Some states and towns, for example, will not allow a dispensary to be placed within a specified distance of schools, parks, churches, community centers, residential areas, libraries, or other locations where minors congregate.

It will be important to perform some market research to determine which locations are most suited to not only help your business thrive, but are also properly zoned.

You must consider your customer base, the local ordinances, the number of licenses permitted for each town, whether the community is cannabis friendly or not… It is not as easy as just getting a building and buying it, so you should seek help from a professional with experience in the industry,

Also, remember that just because cannabis is legal in your state does not guarantee that all commercial real estate landlords would agree to enable cannabis business activities.

To prevent difficulties with a cannabis-averse landlord, discuss your business ideas in advance to ensure that you rent from someone who supports a retail cannabis business.

Step 6: Learn about the industry

Once you’ve secured funding and a location, it’s important that you thoroughly research and grasp every aspect of your chosen business.

To be successful in the cannabis industry, you must have a thorough understanding of the technical knowledge necessary to run a cannabis business.

It will be important for you and your team to understand, at a minimum, seed-to-sale monitoring, inventory management, the importance of industry compliance, as well as the foundations of customer service and retail sales.

Having this background knowledge will ensure that your dispensary continues to follow all rules and regulations, as well as make you a better salesman and representative of your business.

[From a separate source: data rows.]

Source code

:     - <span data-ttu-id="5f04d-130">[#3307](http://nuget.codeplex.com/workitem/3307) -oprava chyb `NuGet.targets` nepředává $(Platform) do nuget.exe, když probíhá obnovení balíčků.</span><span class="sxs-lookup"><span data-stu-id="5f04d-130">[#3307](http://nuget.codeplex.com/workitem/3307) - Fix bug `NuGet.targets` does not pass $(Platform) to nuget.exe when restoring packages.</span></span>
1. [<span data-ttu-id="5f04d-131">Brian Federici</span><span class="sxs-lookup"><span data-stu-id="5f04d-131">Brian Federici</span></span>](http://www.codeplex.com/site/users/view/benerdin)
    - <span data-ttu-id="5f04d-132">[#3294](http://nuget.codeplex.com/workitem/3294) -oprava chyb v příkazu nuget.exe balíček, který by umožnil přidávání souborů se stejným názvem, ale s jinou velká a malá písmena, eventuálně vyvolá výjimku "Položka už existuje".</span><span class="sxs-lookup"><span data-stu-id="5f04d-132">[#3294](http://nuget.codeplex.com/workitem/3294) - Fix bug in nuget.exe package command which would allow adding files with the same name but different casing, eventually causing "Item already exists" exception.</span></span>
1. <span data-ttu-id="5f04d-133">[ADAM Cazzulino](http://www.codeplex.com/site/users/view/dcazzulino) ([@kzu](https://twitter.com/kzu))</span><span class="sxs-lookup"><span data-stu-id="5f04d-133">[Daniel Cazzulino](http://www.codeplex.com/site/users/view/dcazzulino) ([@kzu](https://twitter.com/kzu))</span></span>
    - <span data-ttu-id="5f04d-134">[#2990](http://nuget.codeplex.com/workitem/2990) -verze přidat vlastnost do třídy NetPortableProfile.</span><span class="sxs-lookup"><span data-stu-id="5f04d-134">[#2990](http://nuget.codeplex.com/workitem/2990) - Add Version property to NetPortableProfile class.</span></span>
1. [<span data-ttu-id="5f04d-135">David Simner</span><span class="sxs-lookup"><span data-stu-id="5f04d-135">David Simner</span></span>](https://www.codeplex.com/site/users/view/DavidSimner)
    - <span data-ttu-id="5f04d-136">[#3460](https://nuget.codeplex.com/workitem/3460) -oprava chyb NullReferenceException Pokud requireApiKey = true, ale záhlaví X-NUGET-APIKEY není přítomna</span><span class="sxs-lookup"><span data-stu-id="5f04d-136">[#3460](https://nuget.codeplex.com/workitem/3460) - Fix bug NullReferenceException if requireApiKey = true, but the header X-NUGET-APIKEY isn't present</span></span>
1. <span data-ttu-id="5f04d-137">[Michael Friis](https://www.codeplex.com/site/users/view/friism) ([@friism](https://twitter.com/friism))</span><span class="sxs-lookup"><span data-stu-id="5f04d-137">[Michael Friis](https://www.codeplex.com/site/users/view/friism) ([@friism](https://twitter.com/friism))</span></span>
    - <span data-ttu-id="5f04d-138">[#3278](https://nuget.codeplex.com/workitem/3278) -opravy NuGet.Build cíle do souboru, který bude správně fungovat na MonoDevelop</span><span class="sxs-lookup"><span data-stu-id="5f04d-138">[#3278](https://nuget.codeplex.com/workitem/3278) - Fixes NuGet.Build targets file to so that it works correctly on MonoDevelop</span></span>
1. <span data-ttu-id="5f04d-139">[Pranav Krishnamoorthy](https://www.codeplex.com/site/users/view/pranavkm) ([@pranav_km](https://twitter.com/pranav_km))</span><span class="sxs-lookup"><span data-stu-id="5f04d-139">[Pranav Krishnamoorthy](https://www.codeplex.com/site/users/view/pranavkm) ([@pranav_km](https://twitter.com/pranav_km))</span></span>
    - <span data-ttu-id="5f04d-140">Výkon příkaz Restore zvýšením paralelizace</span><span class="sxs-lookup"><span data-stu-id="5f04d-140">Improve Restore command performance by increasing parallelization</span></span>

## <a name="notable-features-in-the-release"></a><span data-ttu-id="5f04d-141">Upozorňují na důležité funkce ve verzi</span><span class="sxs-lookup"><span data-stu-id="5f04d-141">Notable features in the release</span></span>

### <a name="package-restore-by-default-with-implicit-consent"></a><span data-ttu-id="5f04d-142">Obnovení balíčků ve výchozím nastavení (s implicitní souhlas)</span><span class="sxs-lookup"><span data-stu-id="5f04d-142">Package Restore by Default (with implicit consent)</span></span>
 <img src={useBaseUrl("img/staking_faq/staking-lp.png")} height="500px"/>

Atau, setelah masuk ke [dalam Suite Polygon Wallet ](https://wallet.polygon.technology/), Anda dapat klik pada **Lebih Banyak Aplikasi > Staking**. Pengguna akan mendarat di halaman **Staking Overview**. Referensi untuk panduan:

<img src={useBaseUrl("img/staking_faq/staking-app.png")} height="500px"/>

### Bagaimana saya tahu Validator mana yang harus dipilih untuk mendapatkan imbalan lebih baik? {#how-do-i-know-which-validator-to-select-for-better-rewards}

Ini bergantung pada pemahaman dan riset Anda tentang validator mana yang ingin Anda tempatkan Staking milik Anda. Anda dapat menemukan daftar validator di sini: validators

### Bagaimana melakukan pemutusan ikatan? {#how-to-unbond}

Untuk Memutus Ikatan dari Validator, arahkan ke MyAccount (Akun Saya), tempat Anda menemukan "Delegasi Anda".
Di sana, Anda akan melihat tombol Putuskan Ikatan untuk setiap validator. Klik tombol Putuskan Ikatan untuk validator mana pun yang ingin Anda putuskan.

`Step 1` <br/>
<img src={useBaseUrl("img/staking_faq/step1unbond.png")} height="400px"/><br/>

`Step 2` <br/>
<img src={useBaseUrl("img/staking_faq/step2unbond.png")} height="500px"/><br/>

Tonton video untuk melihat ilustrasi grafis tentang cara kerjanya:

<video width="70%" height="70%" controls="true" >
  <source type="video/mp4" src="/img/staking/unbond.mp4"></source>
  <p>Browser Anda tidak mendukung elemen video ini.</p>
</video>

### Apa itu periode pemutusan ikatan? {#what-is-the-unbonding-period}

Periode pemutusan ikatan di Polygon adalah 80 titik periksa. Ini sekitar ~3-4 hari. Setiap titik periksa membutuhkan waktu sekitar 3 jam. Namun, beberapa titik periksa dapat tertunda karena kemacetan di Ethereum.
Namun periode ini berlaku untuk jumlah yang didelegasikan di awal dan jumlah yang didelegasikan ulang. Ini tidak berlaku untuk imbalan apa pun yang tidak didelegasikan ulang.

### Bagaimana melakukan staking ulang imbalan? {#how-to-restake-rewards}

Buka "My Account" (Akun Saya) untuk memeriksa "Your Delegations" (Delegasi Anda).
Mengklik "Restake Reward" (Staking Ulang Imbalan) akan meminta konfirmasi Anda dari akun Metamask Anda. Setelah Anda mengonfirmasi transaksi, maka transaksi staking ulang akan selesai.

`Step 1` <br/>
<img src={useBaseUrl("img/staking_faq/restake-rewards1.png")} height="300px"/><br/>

Furthermore, if you want to manufacture and/or prepare your own product, this knowledge is critical. In this scenario, you may need to enroll in a horticulture course, as well as grow room design and electrical engineering courses, to learn how to construct a functioning grow room and get the maximum potential yields per square foot inside the facility.

Further, you should be in touch with the community aspect of cannabis, to keep up with the latest trends as this will help your business. Remember that cannabis has a big, passionate community, and you are entering their territory.

To keep up with the cannabis industry’s continual evolution, you and others around you should continue to educate and learn about what’s trending in the cannabis market.

Different items will appeal to different clients, and staying up to date on new cannabis products will keep you in touch with market demand.

Step 7: Build your dispensary

To start, you must create a great retail experience to appeal to your potential clients.

This part of the process requires a lot of planning in order to pull of, but this is one of the steps that can either make or break your company.

However, if you manage to build a strong brand that will resonate with customers, you will probably build long-term patient/customer retention, as your brand recognition will go up and up.

It is important to understand that dispensaries have certain unique layout features that are distinct from other retail businesses, and you will need to configure your retail space with these items in mind.

Working with an architect and interior designer will help you design an efficient space that provides a warm and welcoming atmosphere for your patients/customers.

Also, you will need to start thinking about your day-to-day people. Hiring staff is important, and not as straight-forward, as you must keep in mind that some states require them to undergo some sort of training to get the job.

So, this should go without saying, but always try to have quality, trustworthy employees in your dispensary. And while you are at it, make sure to make the working environment good, and give them incentives to be in your company, as the states often take into consideration this when analyzing license applications.

Some of the staff that you will need to hire includes sales associates, security, inventory managers, software, and IT managers, etc.